Furthermore, whilst I agree for the most part with John E. Hare in his helpful foreword that Freedom and Sin is ‘beautifully written’ (p. viii), the book nevertheless contains instances in which beautiful style should have given way to clarity. Consider, for example: ‘And one way to see the difference between them is that Thomas allows more slippage between these words and our concepts such that our concepts can be broken open to track more closely their divine referent’ (p. 147). What exactly is meant by ‘slippage’ and ‘broken open’? Such details can matter.

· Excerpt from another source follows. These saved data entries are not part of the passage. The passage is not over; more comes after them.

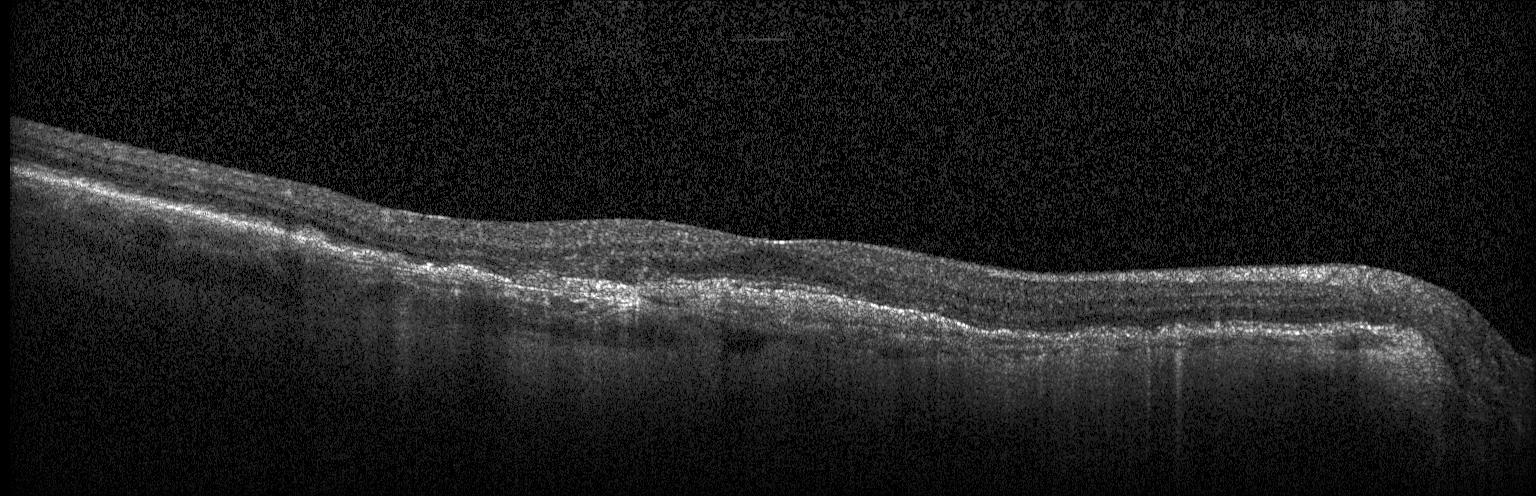

OCT line scan.
Assessment: a choroidal neovascular membrane.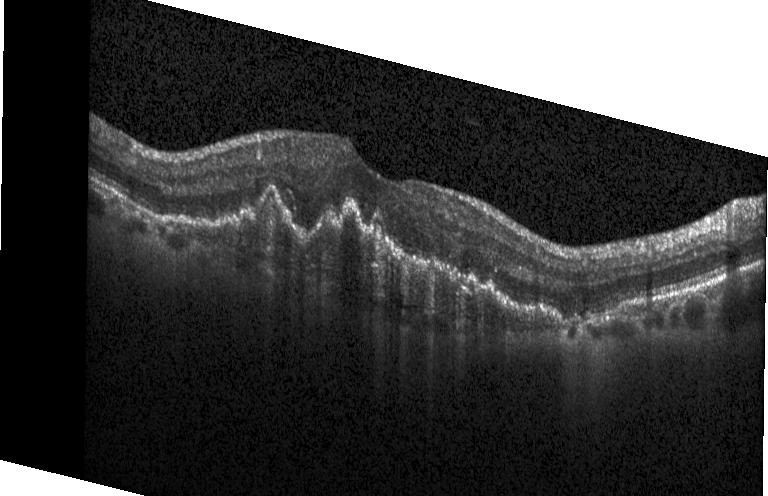
Instrument: Heidelberg Spectralis; optical coherence tomography B-scan; spectral-domain OCT; through the macula.
Impression: a choroidal neovascular membrane.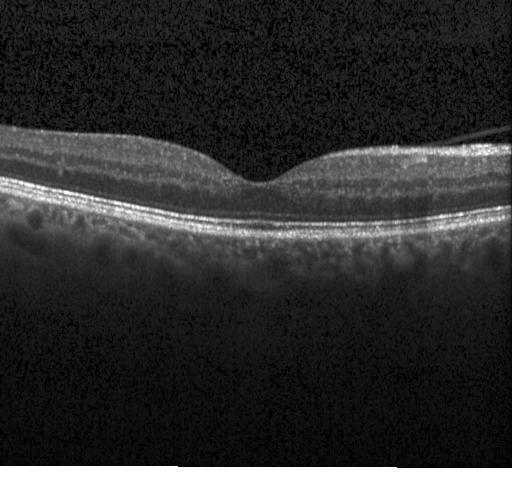 Finding: neither choroidal neovascularization, diabetic macular edema, nor drusen.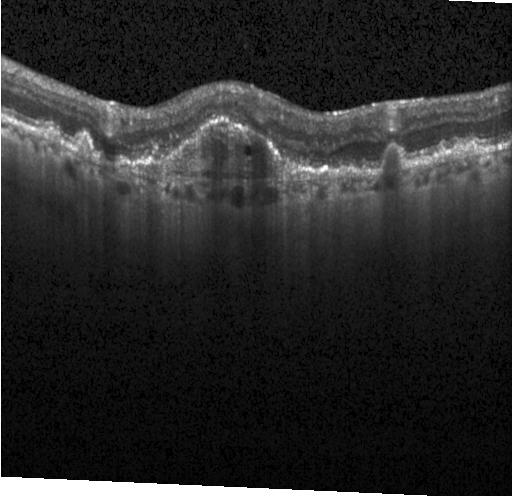

Horizontal scan through the fovea, spectral-domain optical coherence tomography, retinal OCT cross-section, Heidelberg Spectralis.
CNV.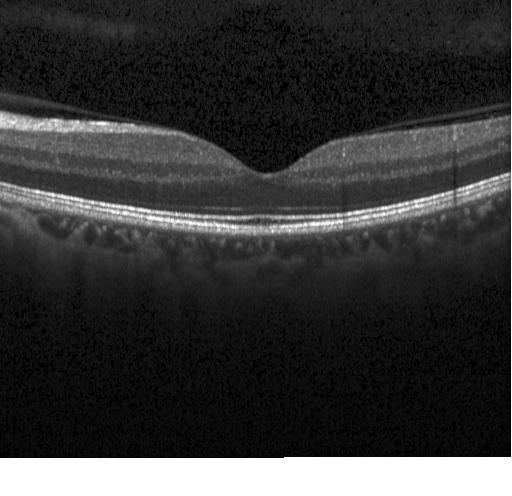 Dx: no choroidal neovascularization, diabetic macular edema, or drusen.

In evaluating a work such as Freedom and Sin, much depends on what the reader is looking for. Professional philosophers might admire greatly the narrative arc, whilst decrying McCullough’s skirting over (by many philosophical standards) contentious and knotty details. But others will, I think, find Freedom and Sin to be a refreshingly inclusive book. Even if such readers might still prefer more detailed discussions in places, there is value in prioritising a comprehensive narrative within a text of moderate length, which presumably would have been lost had McCullough dived into the philosophical labyrinths. Whatever one’s preferences, Freedom and Sin provides a springboard to stimulate a search, if required, for greater detail elsewhere. And, certainly, the work contains an impressively varied set of discussions on, inter alia, freedom, analogy, predestination, sin, and ecclesiology (especially on self-creation as applied to the Church as the Mystical Body of Christ).

The main contribution of the book is perhaps less in its advocacy of compatibilist indeterminism, a position not especially hard to find within the tradition even if neglected more recently; but, rather, in the skilful combining of elements from many thinkers to form what is, I think, a plausible (though not incontestable) and certainly ambitious synthesis framed in contemporary terms. It was a pleasure to read a work of philosophical theology presented with such sophistication, critical sensitivity to the tradition, attunement to existential realities, and a generosity of spirit.